** Opening DATA FOR ANALYSIS block **

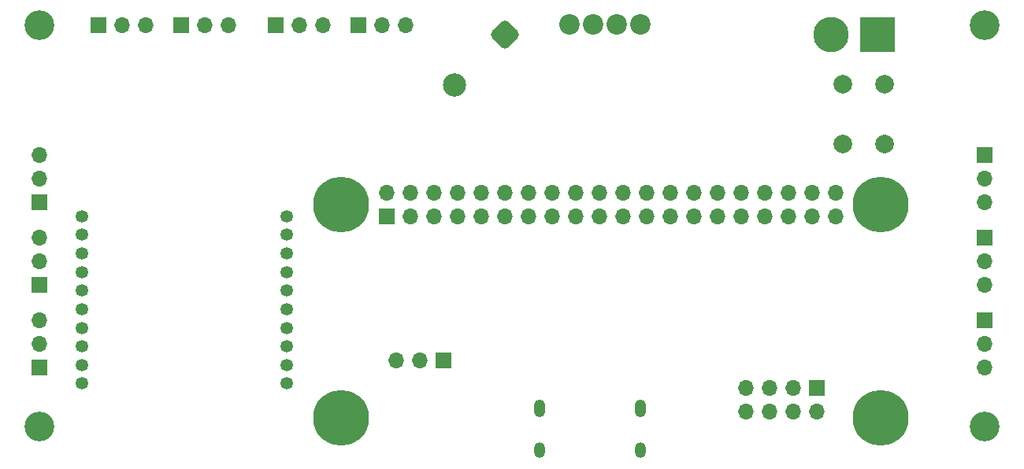
<source format=gbr>
%TF.GenerationSoftware,KiCad,Pcbnew,6.0.9*%
%TF.CreationDate,2023-01-21T02:33:53-05:00*%
%TF.ProjectId,motherboard_2022_2023,6d6f7468-6572-4626-9f61-72645f323032,1.1*%
%TF.SameCoordinates,Original*%
%TF.FileFunction,Soldermask,Bot*%
%TF.FilePolarity,Negative*%
%FSLAX46Y46*%
G04 Gerber Fmt 4.6, Leading zero omitted, Abs format (unit mm)*
G04 Created by KiCad (PCBNEW 6.0.9) date 2023-01-21 02:33:53*
%MOMM*%
%LPD*%
G01*
G04 APERTURE LIST*
G04 Aperture macros list*
%AMRoundRect*
0 Rectangle with rounded corners*
0 $1 Rounding radius*
0 $2 $3 $4 $5 $6 $7 $8 $9 X,Y pos of 4 corners*
0 Add a 4 corners polygon primitive as box body*
4,1,4,$2,$3,$4,$5,$6,$7,$8,$9,$2,$3,0*
0 Add four circle primitives for the rounded corners*
1,1,$1+$1,$2,$3*
1,1,$1+$1,$4,$5*
1,1,$1+$1,$6,$7*
1,1,$1+$1,$8,$9*
0 Add four rect primitives between the rounded corners*
20,1,$1+$1,$2,$3,$4,$5,0*
20,1,$1+$1,$4,$5,$6,$7,0*
20,1,$1+$1,$6,$7,$8,$9,0*
20,1,$1+$1,$8,$9,$2,$3,0*%
G04 Aperture macros list end*
%ADD10C,2.000000*%
%ADD11O,1.700000X1.700000*%
%ADD12R,1.700000X1.700000*%
%ADD13C,3.200000*%
%ADD14C,2.200000*%
%ADD15C,6.000000*%
%ADD16C,2.500000*%
%ADD17RoundRect,0.625000X0.000000X0.883883X-0.883883X0.000000X0.000000X-0.883883X0.883883X0.000000X0*%
%ADD18O,1.200000X1.900000*%
%ADD19O,1.200000X1.700000*%
%ADD20C,1.350000*%
%ADD21R,3.800000X3.800000*%
%ADD22C,3.800000*%
G04 APERTURE END LIST*
D10*
%TO.C,SW1*%
X193735600Y-92416700D03*
X193735600Y-85916700D03*
X198235600Y-85916700D03*
X198235600Y-92416700D03*
%TD*%
D11*
%TO.C,S2*%
X208939638Y-98691700D03*
X208939638Y-96151700D03*
D12*
X208939638Y-93611700D03*
%TD*%
D11*
%TO.C,S5*%
X127659600Y-79641700D03*
X125119600Y-79641700D03*
D12*
X122579600Y-79641700D03*
%TD*%
%TO.C,S6*%
X113689600Y-79641700D03*
D11*
X116229600Y-79641700D03*
X118769600Y-79641700D03*
%TD*%
D12*
%TO.C,S7*%
X107339600Y-98691700D03*
D11*
X107339600Y-96151700D03*
X107339600Y-93611700D03*
%TD*%
D12*
%TO.C,S8*%
X107339600Y-107581700D03*
D11*
X107339600Y-105041700D03*
X107339600Y-102501700D03*
%TD*%
D12*
%TO.C,S9*%
X107339600Y-116471700D03*
D11*
X107339600Y-113931700D03*
X107339600Y-111391700D03*
%TD*%
D12*
%TO.C,S4*%
X132739600Y-79641700D03*
D11*
X135279600Y-79641700D03*
X137819600Y-79641700D03*
%TD*%
%TO.C,S3*%
X146709600Y-79641700D03*
X144169600Y-79641700D03*
D12*
X141629600Y-79641700D03*
%TD*%
D13*
%TO.C,H1*%
X107339600Y-79641700D03*
%TD*%
D12*
%TO.C,J3*%
X190905562Y-118630695D03*
D11*
X190905562Y-121170695D03*
X188365562Y-118630695D03*
X188365562Y-121170695D03*
X185825562Y-118630695D03*
X185825562Y-121170695D03*
X183285562Y-118630695D03*
X183285562Y-121170695D03*
%TD*%
D13*
%TO.C,H4*%
X208939600Y-122821695D03*
%TD*%
%TO.C,H2*%
X208939638Y-79641700D03*
%TD*%
D11*
%TO.C,S0*%
X208939638Y-116471700D03*
X208939638Y-113931700D03*
D12*
X208939638Y-111391700D03*
%TD*%
D14*
%TO.C,J5*%
X171958000Y-79500000D03*
X169418000Y-79500000D03*
X166878000Y-79500000D03*
X164338000Y-79500000D03*
%TD*%
D11*
%TO.C,J2*%
X192937562Y-97605695D03*
X192937562Y-100145695D03*
X190397562Y-97605695D03*
X190397562Y-100145695D03*
X187857562Y-97605695D03*
X187857562Y-100145695D03*
X185317562Y-97605695D03*
X185317562Y-100145695D03*
X182777562Y-97605695D03*
X182777562Y-100145695D03*
X180237562Y-97605695D03*
X180237562Y-100145695D03*
X177697562Y-97605695D03*
X177697562Y-100145695D03*
X175157562Y-97605695D03*
X175157562Y-100145695D03*
X172617562Y-97605695D03*
X172617562Y-100145695D03*
X170077562Y-97605695D03*
X170077562Y-100145695D03*
X167537562Y-97605695D03*
X167537562Y-100145695D03*
X164997562Y-97605695D03*
X164997562Y-100145695D03*
X162457562Y-97605695D03*
X162457562Y-100145695D03*
X159917562Y-97605695D03*
X159917562Y-100145695D03*
X157377562Y-97605695D03*
X157377562Y-100145695D03*
X154837562Y-97605695D03*
X154837562Y-100145695D03*
X152297562Y-97605695D03*
X152297562Y-100145695D03*
X149757562Y-97605695D03*
X149757562Y-100145695D03*
X147217562Y-97605695D03*
X147217562Y-100145695D03*
X144677562Y-97605695D03*
D12*
X144677562Y-100145695D03*
D15*
X197807562Y-121875695D03*
X139807562Y-121875695D03*
X139807562Y-98875695D03*
X197807562Y-98875695D03*
%TD*%
D16*
%TO.C,BZ1*%
X151991923Y-86006077D03*
D17*
X157380077Y-80617923D03*
%TD*%
D12*
%TO.C,J6*%
X150749000Y-115697000D03*
D11*
X148209000Y-115697000D03*
X145669000Y-115697000D03*
%TD*%
D18*
%TO.C,J14*%
X171938188Y-120801726D03*
X161088188Y-120801726D03*
D19*
X171938188Y-125301726D03*
X161088188Y-125301726D03*
%TD*%
D11*
%TO.C,S1*%
X208939638Y-107581700D03*
X208939638Y-105041700D03*
D12*
X208939638Y-102501700D03*
%TD*%
D20*
%TO.C,U1*%
X133960562Y-118159695D03*
X133960562Y-116159695D03*
X133960562Y-114159695D03*
X133960562Y-112159695D03*
X133960562Y-110159695D03*
X133960562Y-108159695D03*
X133960562Y-106159695D03*
X133960562Y-104159695D03*
X133960562Y-102159695D03*
X133960562Y-100159695D03*
X111960562Y-100159695D03*
X111960562Y-102159695D03*
X111960562Y-104159695D03*
X111960562Y-106159695D03*
X111960562Y-108159695D03*
X111960562Y-110159695D03*
X111960562Y-112159695D03*
X111960562Y-114159695D03*
X111960562Y-116159695D03*
X111960562Y-118159695D03*
%TD*%
D13*
%TO.C,H3*%
X107339600Y-122821695D03*
%TD*%
D21*
%TO.C,J1*%
X197400000Y-80600000D03*
D22*
X192400000Y-80600000D03*
%TD*%
M02*

</source>
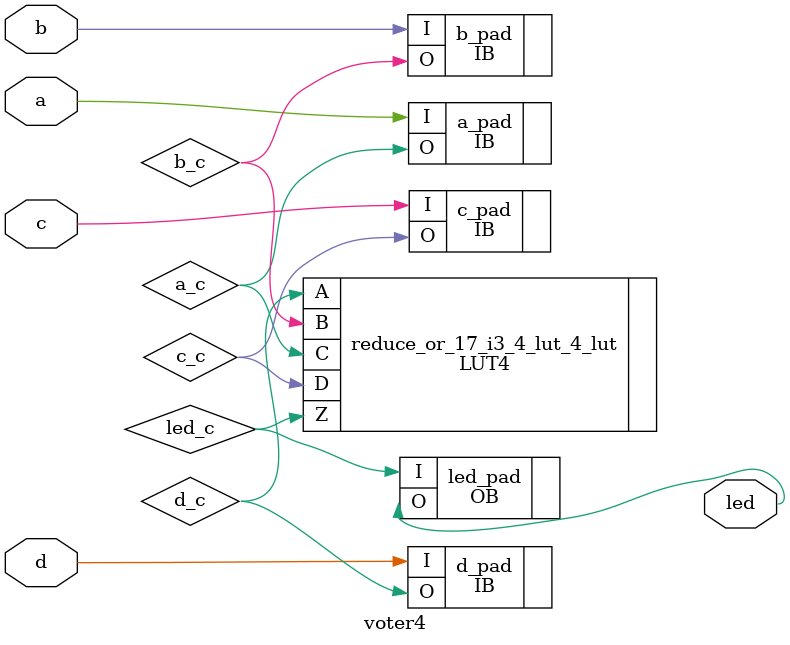
<source format=v>

module voter4 (a, b, c, d, led) /* synthesis syn_module_defined=1 */ ;   // e:/fpgaproject/stepmxo2/swust/5.voter4/voter4.v(14[8:14])
    input a;   // e:/fpgaproject/stepmxo2/swust/5.voter4/voter4.v(16[12:13])
    input b;   // e:/fpgaproject/stepmxo2/swust/5.voter4/voter4.v(17[12:13])
    input c;   // e:/fpgaproject/stepmxo2/swust/5.voter4/voter4.v(18[12:13])
    input d;   // e:/fpgaproject/stepmxo2/swust/5.voter4/voter4.v(19[12:13])
    output led;   // e:/fpgaproject/stepmxo2/swust/5.voter4/voter4.v(20[13:16])
    
    
    wire a_c, b_c, c_c, d_c, led_c, VCC_net, GND_net;
    
    OB led_pad (.I(led_c), .O(led));   // e:/fpgaproject/stepmxo2/swust/5.voter4/voter4.v(20[13:16])
    IB a_pad (.I(a), .O(a_c));   // e:/fpgaproject/stepmxo2/swust/5.voter4/voter4.v(16[12:13])
    VHI i32 (.Z(VCC_net));
    GSR GSR_INST (.GSR(VCC_net));
    IB b_pad (.I(b), .O(b_c));   // e:/fpgaproject/stepmxo2/swust/5.voter4/voter4.v(17[12:13])
    VLO i42 (.Z(GND_net));
    IB c_pad (.I(c), .O(c_c));   // e:/fpgaproject/stepmxo2/swust/5.voter4/voter4.v(18[12:13])
    IB d_pad (.I(d), .O(d_c));   // e:/fpgaproject/stepmxo2/swust/5.voter4/voter4.v(19[12:13])
    LUT4 reduce_or_17_i3_4_lut_4_lut (.A(d_c), .B(b_c), .C(a_c), .D(c_c), 
         .Z(led_c)) /* synthesis lut_function=(A (B (C+(D))+!B (C))+!A (B (C)+!B (C (D)))) */ ;
    defparam reduce_or_17_i3_4_lut_4_lut.init = 16'hf8e0;
    PUR PUR_INST (.PUR(VCC_net));
    defparam PUR_INST.RST_PULSE = 1;
    TSALL TSALL_INST (.TSALL(GND_net));
    
endmodule
//
// Verilog Description of module PUR
// module not written out since it is a black-box. 
//

//
// Verilog Description of module TSALL
// module not written out since it is a black-box. 
//


</source>
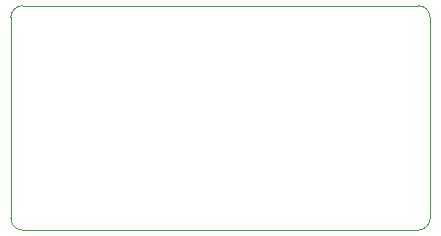
<source format=gbr>
G04 #@! TF.GenerationSoftware,KiCad,Pcbnew,(5.1.5)-3*
G04 #@! TF.CreationDate,2020-04-16T17:24:26+10:00*
G04 #@! TF.ProjectId,Heterodyne,48657465-726f-4647-996e-652e6b696361,rev?*
G04 #@! TF.SameCoordinates,Original*
G04 #@! TF.FileFunction,Profile,NP*
%FSLAX46Y46*%
G04 Gerber Fmt 4.6, Leading zero omitted, Abs format (unit mm)*
G04 Created by KiCad (PCBNEW (5.1.5)-3) date 2020-04-16 17:24:26*
%MOMM*%
%LPD*%
G04 APERTURE LIST*
%ADD10C,0.050000*%
G04 APERTURE END LIST*
D10*
X103500000Y-48000000D02*
X103500000Y-65000000D01*
X138000000Y-47000000D02*
X104500000Y-47000000D01*
X139000000Y-65000000D02*
X139000000Y-48000000D01*
X104500000Y-66000000D02*
X138000000Y-66000000D01*
X104500000Y-66000000D02*
G75*
G02X103500000Y-65000000I0J1000000D01*
G01*
X139000000Y-65000000D02*
G75*
G02X138000000Y-66000000I-1000000J0D01*
G01*
X138000000Y-47000000D02*
G75*
G02X139000000Y-48000000I0J-1000000D01*
G01*
X103500000Y-48000000D02*
G75*
G02X104500000Y-47000000I1000000J0D01*
G01*
M02*

</source>
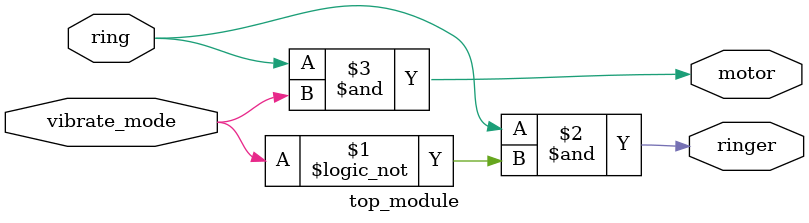
<source format=sv>
module top_module(
    input ring,
    input vibrate_mode,
    output ringer,
    output motor
);
    // Control logic for ringer
    assign ringer = ring & !vibrate_mode;

    // Control logic for motor
    assign motor = ring & vibrate_mode;
endmodule

</source>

** Closing DATA FOR ANALYSIS block **

WHAT THE TASK ASKS ▸ In the listing above, find the line containing "module voter4 (a, b, c, d, led)" and the line containing "OB led_pad (.I(led_c), .O(led));". Output them and every line between, exactly, and nothing else.

ANSWER TO THIS PROBLEM ▸
module voter4 (a, b, c, d, led) /* synthesis syn_module_defined=1 */ ;   // e:/fpgaproject/stepmxo2/swust/5.voter4/voter4.v(14[8:14])
    input a;   // e:/fpgaproject/stepmxo2/swust/5.voter4/voter4.v(16[12:13])
    input b;   // e:/fpgaproject/stepmxo2/swust/5.voter4/voter4.v(17[12:13])
    input c;   // e:/fpgaproject/stepmxo2/swust/5.voter4/voter4.v(18[12:13])
    input d;   // e:/fpgaproject/stepmxo2/swust/5.voter4/voter4.v(19[12:13])
    output led;   // e:/fpgaproject/stepmxo2/swust/5.voter4/voter4.v(20[13:16])
    
    
    wire a_c, b_c, c_c, d_c, led_c, VCC_net, GND_net;
    
    OB led_pad (.I(led_c), .O(led));   // e:/fpgaproject/stepmxo2/swust/5.voter4/voter4.v(20[13:16])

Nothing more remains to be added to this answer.